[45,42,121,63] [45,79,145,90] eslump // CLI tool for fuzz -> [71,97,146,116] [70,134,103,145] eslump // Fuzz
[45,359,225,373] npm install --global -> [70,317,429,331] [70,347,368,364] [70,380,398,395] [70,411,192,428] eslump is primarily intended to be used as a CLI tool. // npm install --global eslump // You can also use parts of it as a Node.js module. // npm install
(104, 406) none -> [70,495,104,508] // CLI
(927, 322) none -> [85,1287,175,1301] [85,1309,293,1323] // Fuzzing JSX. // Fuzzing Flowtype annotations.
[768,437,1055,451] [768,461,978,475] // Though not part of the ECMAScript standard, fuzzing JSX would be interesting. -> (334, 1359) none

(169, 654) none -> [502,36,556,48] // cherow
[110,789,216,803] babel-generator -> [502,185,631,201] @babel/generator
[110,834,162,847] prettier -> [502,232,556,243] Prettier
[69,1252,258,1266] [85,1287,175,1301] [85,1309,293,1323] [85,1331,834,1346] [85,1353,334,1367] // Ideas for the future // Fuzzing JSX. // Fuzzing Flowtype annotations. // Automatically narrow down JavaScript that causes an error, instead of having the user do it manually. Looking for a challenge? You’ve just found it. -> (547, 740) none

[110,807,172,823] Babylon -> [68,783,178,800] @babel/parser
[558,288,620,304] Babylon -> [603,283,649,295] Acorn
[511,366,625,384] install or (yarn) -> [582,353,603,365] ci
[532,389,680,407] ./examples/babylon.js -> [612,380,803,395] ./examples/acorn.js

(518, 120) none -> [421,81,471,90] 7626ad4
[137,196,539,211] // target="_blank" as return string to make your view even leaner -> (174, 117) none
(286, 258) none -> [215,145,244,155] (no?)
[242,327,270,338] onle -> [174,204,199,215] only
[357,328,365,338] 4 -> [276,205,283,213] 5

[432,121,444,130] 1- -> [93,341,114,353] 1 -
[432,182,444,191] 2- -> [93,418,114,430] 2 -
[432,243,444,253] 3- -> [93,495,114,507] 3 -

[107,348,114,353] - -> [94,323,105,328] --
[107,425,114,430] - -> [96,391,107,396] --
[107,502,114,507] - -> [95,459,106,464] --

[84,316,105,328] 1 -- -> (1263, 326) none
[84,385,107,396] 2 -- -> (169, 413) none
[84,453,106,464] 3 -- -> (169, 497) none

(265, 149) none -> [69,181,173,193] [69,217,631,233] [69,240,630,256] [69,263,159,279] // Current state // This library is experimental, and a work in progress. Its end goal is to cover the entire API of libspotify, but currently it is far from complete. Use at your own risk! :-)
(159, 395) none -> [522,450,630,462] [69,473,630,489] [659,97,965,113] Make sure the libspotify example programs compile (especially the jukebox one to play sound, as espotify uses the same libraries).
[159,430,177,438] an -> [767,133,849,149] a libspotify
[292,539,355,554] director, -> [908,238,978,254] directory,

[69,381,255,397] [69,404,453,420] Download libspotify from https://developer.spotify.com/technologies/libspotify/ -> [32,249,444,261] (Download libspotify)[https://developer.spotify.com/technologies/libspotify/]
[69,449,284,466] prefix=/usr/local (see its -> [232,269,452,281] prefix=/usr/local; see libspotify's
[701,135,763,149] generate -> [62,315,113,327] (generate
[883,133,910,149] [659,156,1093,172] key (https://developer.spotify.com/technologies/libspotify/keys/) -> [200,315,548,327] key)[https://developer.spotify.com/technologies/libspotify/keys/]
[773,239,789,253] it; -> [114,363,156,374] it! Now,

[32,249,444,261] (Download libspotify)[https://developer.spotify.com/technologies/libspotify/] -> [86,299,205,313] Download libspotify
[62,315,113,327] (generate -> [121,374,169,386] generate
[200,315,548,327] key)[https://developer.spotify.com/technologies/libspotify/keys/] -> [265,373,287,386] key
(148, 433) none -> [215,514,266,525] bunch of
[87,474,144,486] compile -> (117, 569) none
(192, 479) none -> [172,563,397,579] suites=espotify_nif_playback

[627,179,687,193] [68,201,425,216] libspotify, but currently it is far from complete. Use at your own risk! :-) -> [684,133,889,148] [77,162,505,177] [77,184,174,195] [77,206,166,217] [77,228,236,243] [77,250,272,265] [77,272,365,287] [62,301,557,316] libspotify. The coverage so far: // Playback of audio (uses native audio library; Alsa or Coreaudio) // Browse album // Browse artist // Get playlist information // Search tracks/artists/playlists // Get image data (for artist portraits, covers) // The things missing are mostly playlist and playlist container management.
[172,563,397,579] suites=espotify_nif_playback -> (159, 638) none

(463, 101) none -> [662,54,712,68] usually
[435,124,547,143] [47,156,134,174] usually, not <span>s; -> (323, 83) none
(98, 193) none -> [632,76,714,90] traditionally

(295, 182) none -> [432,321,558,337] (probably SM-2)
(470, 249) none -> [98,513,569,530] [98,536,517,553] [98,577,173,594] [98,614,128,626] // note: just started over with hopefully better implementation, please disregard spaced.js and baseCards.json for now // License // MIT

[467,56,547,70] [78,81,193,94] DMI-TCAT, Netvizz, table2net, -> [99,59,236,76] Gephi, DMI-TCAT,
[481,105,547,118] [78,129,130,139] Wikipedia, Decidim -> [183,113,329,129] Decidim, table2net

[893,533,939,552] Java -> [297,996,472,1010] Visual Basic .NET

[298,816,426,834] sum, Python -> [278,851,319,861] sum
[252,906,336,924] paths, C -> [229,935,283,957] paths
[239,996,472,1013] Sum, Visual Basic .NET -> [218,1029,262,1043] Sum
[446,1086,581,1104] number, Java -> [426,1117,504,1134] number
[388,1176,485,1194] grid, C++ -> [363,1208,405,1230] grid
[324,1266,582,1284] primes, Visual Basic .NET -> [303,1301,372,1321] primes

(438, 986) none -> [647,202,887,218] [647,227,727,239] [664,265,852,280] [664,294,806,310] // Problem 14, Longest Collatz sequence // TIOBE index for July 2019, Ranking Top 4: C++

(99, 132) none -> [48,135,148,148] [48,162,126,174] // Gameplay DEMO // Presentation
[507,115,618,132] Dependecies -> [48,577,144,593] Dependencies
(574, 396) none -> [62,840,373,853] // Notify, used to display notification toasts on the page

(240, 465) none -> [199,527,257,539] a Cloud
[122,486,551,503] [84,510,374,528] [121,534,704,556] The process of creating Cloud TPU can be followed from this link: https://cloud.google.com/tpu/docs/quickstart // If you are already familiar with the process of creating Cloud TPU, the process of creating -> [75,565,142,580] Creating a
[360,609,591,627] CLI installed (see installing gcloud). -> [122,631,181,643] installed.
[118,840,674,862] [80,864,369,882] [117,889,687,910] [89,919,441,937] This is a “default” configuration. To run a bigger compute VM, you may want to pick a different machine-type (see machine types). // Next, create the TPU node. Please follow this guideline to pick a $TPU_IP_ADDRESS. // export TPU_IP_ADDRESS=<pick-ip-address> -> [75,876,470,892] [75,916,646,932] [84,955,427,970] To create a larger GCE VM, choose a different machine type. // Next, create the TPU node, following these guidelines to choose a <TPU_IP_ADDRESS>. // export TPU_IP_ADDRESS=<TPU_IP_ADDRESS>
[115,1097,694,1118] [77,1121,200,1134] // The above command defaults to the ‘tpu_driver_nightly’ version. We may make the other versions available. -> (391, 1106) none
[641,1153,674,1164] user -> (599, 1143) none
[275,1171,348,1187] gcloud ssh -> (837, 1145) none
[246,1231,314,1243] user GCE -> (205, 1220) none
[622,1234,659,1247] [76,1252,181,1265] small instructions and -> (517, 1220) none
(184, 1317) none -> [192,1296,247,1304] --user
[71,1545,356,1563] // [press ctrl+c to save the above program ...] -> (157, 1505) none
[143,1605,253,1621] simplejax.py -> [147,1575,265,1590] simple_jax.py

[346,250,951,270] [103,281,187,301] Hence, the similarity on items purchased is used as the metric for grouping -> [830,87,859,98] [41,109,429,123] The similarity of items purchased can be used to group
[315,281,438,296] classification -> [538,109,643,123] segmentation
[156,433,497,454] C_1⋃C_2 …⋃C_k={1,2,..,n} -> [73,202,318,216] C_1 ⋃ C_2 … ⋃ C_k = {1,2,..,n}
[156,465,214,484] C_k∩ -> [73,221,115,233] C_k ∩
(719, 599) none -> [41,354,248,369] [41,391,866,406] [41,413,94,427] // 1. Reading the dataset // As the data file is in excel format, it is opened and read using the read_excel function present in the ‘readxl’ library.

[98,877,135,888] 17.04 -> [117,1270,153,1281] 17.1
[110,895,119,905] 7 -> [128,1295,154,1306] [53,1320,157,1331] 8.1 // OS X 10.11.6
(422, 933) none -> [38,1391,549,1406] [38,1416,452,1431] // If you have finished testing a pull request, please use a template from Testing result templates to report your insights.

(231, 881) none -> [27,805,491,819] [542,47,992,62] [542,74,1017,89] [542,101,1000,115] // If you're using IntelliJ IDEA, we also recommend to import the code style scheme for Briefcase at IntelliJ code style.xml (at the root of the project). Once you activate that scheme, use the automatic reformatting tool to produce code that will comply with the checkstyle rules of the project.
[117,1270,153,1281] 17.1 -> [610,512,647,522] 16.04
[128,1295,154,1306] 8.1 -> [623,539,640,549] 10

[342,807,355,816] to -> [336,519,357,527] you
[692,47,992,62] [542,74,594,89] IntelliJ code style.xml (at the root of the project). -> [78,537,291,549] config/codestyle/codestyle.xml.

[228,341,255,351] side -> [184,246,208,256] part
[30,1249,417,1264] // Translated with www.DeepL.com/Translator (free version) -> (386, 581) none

**Work request:** Among the lines above, which ones hold the string "Basic"? Show them.

**Task answer:**
[893,533,939,552] Java -> [297,996,472,1010] Visual Basic .NET
[239,996,472,1013] Sum, Visual Basic .NET -> [218,1029,262,1043] Sum
[324,1266,582,1284] primes, Visual Basic .NET -> [303,1301,372,1321] primes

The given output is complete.